Natural gas futures rose to the highest level since February on Wednesday as concerns over tightening supply and forecast for cooler weather underpinned prices.
On the New York Mercantile Exchange, natural gas futures for delivery in June touched highs of $4.802 per million British thermal units, the most since February 24, and were last up 0.70% to $4.792.
Forecasts on Wednesday said that Midwest and eastern regions of the U.S. would see cooler temperatures continue through the weekend. A front of low pressure was expected to bring a larger spring storm early next week, covering much of the central and eastern U.S. going into the end of the month.
The forecasts raised concerns over whether natural gas producers will be able to refill inventories before the next heating season. Producers typically replenish inventories between April and October, when demand is lower.
Severely cold winter weather since November has pressured U.S. natural gas stockpiles to the lowest level in 11 years, and the first two storage increases of the season have been below average for the time of year.
The heating season from November through March is the peak demand period for U.S. gas consumption. Approximately 49% of U.S. households use natural gas for heating, according to the Energy Department.
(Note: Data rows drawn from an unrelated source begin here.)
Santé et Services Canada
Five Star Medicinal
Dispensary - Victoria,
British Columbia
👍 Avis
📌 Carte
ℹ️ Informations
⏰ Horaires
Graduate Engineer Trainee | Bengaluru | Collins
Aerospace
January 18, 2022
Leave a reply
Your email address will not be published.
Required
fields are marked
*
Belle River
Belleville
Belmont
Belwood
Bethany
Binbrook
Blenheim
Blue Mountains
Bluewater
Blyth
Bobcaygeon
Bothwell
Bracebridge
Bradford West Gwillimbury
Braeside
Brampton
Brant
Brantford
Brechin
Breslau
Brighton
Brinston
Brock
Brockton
Last week the U.S. Energy Information Administration reported that natural gas stockpiles in the week ended April 17 stood at 850 billion cubic feet. Analysts have estimated that inventories will need to rise to approximately 3.1 trillion cubic feet by November 1.
Elsewhere on the NYMEX, crude oil futures for delivery in June rose 0.19% to $101.94 a barrel, while heating oil contracts for June delivery were almost unchanged at $3.0055 per gallon.